このように生存説がある人物は最期が悲劇的で凄絶な死を遂げた武将が多いのですが、しかし生存説があるのは武将だけではありません。
戦国の世に生きた女性も同じように悲劇的な最期を遂げ、中には生存説のある人もいるのです。
それを語るには天正11年(1583年)に越前・北ノ庄城が落城するときにまで話はさかのぼります。
北ノ庄城落城の様子は、宣教師として有名なルイス・フロイスが1584年1月20日に長崎からヴァリニャーノ宛に送った書簡に詳細に記されていますが、その内容を要約するとこんな感じ。
「羽柴の全軍に囲まれた柴田は『私がここまで逃れてきたのは武運によるもので臆病だからではない。もし私の首が敵に斬られ、私やお前たちの妻子親戚が侮辱を受けるなら、我が柴田の名と家を永久に汚すことになる。そのため私はただちに切腹し、この身は敵に発見されぬよう焼かせよう。お前たちが敵の許しを得られるすべがあるのならば、その命を永らえさせることを私は喜ぶであろう』と語ったが、一同、武士だけではなくその妻子までもが柴田とともに死ぬことを願った。これに対し柴田は喜びながらも、一同の忠誠心に報いることがもはや今生ではできないと悲しみ、せめてもの馳走を運ばせて彼らに振る舞い、酒を飲んでは楽器を奏して歌い、あたかも戦勝祝いのように大いに笑い楽しんだ。」
(中略)
「柴田は藁に火薬をまき、家屋が燃え始めると誰よりも早く信長の姉妹で数ヶ月前に娶った妻とその他一族の婦人たちを殺し、続いて短刀で己の腹を十字に切り、その場で息絶えた。」
(中略)
「羽柴やその他の敵に城内で起こったことを完全に知らせるため、柴田は死ぬ前に話術に長けた身分ある老女を選び、以上の出来事のいっさいを目撃させたあと、城の裏門から出て敵に事の次第を詳しく語らせた。」
このフロイスが記した落城の描写で、ひとつ気になることがあります。
それは勝家がわざわざ老女を遣わして、落城する城内の様子を詳細に語らせているということ。
何故、勝家はこんなことをしたのか?
それは嫁いできてわずか数ヶ月のお市の方をこのまま死なせることはできないと、無事に北ノ庄城から落ち延びさせるための時間稼ぎ、もしくはお市の方も勝家とともに滅んだということを羽柴勢に思い込ませたかったからではないでしょうか?

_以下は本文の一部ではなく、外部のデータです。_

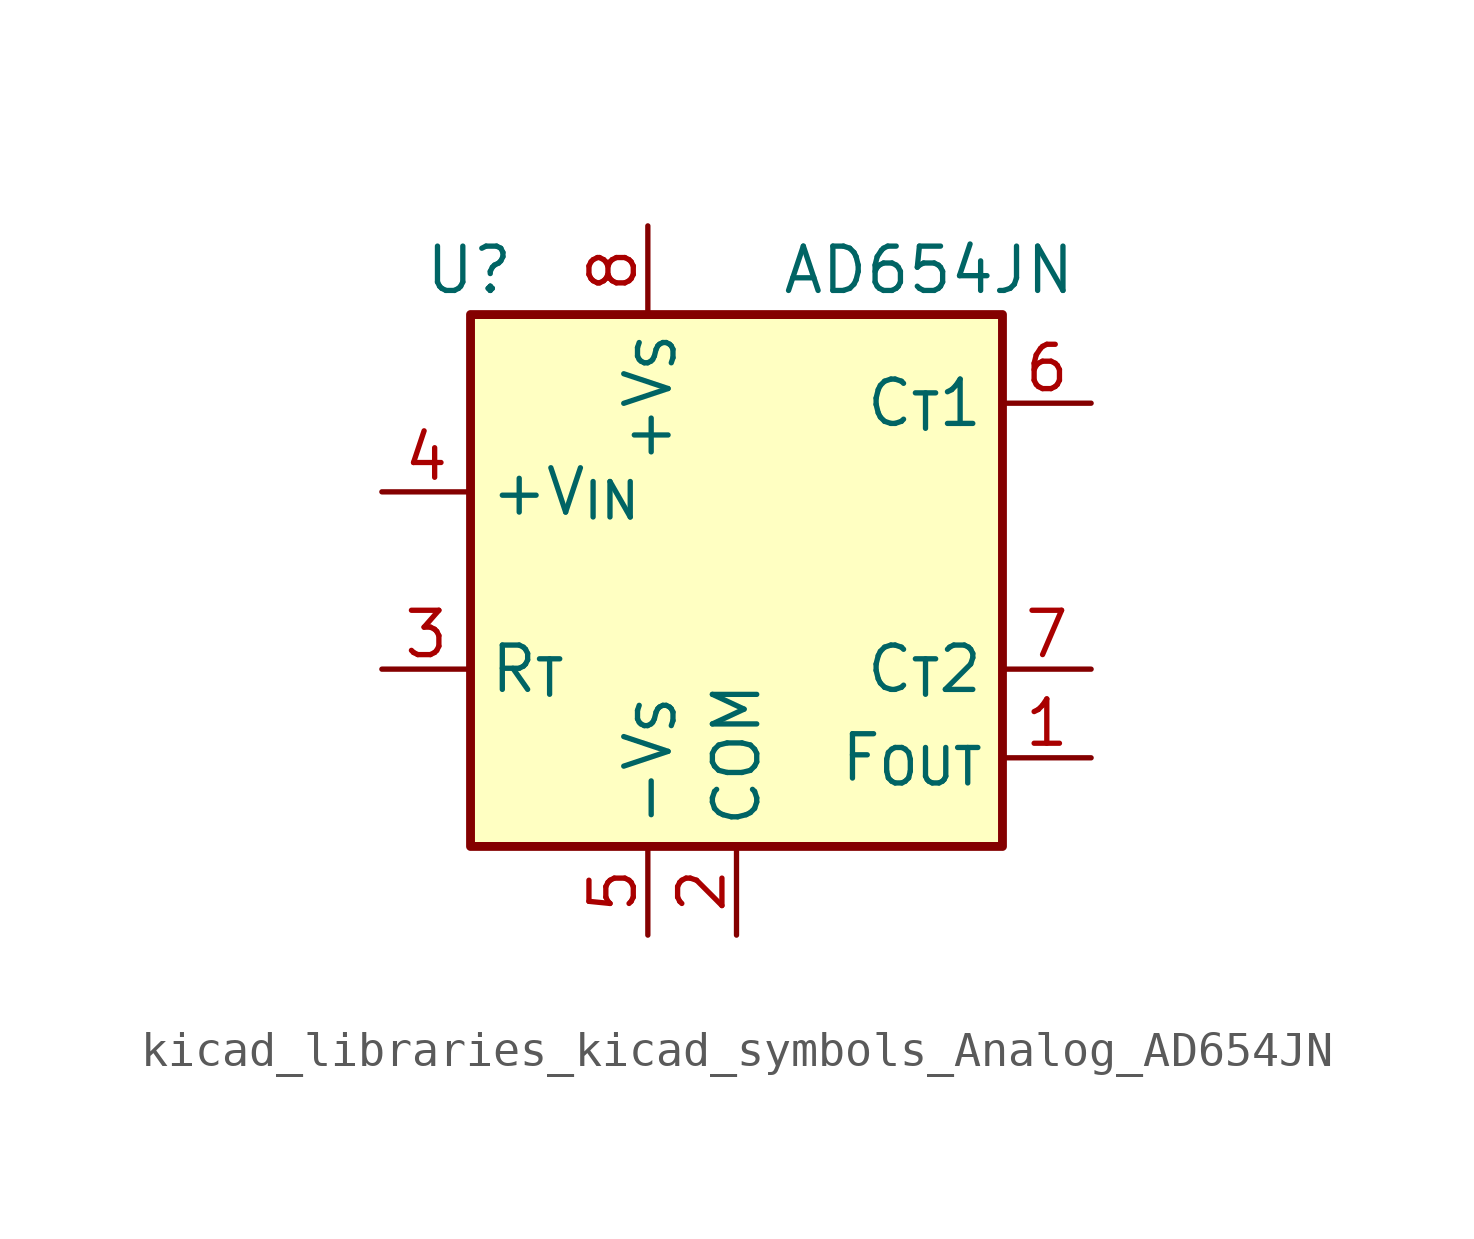
<source format=kicad_sym>
(kicad_symbol_lib
  (version 20220914)
  (generator kicad_symbol_editor)
  (symbol "kicad_libraries_kicad_symbols_Analog_AD654JN"
    (property "Reference" "U"
      (at -6.35 8.89 0)
      (effects (font (size 1.27 1.27)) (justify right)))
    (property "Value" "AD654JN"
      (at 1.27 8.89 0)
      (effects (font (size 1.27 1.27)) (justify left)))
    (symbol "kicad_libraries_kicad_symbols_Analog_AD654JN_0_1"
      (rectangle (start -7.62 7.62) (end 7.62 -7.62) (stroke (width 0.254) (type default)) (fill (type background))))
    (symbol "kicad_libraries_kicad_symbols_Analog_AD654JN_1_1"
      (pin open_collector line (at 10.16 -5.08 180) (length 2.54) (name "F_{OUT}" (effects (font (size 1.27 1.27)))) (number "1" (effects (font (size 1.27 1.27)))))
      (pin power_in line (at 0 -10.16 90) (length 2.54) (name "COM" (effects (font (size 1.27 1.27)))) (number "2" (effects (font (size 1.27 1.27)))))
      (pin input line (at -10.16 -2.54 0) (length 2.54) (name "R_{T}" (effects (font (size 1.27 1.27)))) (number "3" (effects (font (size 1.27 1.27)))))
      (pin input line (at -10.16 2.54 0) (length 2.54) (name "+V_{IN}" (effects (font (size 1.27 1.27)))) (number "4" (effects (font (size 1.27 1.27)))))
      (pin power_in line (at -2.54 -10.16 90) (length 2.54) (name "-V_{S}" (effects (font (size 1.27 1.27)))) (number "5" (effects (font (size 1.27 1.27)))))
      (pin passive line (at 10.16 5.08 180) (length 2.54) (name "C_{T}1" (effects (font (size 1.27 1.27)))) (number "6" (effects (font (size 1.27 1.27)))))
      (pin passive line (at 10.16 -2.54 180) (length 2.54) (name "C_{T}2" (effects (font (size 1.27 1.27)))) (number "7" (effects (font (size 1.27 1.27)))))
      (pin power_in line (at -2.54 10.16 270) (length 2.54) (name "+V_{S}" (effects (font (size 1.27 1.27)))) (number "8" (effects (font (size 1.27 1.27))))))))
</source>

お市の方生存説の残る三重県伊賀市下友田に伝えられている話では、浅井長政の旧臣・浅井治郎左衛門が落城する北ノ庄城からお市の方を連れて羽柴の包囲を突破して落ち延びたと言われています。
実際、落城していく北ノ庄城から何人か足羽川を船で下って逃走したという話や、下流にある勝家ゆかりの勝久寺で北ノ庄城から逃亡してきた女性を救出したという話も残っているので、いくら羽柴軍に厳重に囲まれていると言っても、脱出することは必ずしも不可能ではなかったのでしょう。
そしてお市の方は各地で潜伏生活を送った後、慶長4年に伊賀の某村で没します。享年53歳。
お市の方を北ノ庄城から連れ出した浅井治郎左衛門は、浅井長政没後に姓を日比に変え、寛永期に入ってからさらに稲増と改姓しました。稲増屋敷の土蔵は雨請山を背にした断崖の地にあり、その造りは槍も通さない上、余人の出入りを一切拒んでいました。
そこまで徹底して人を拒み、誰も近付けなかった土蔵にはお市の方が匿われていたのではないでしょうか。
そして稲増家には、死の直後に切り取られた「お市の喉仏」が現在も伝えられているそうです。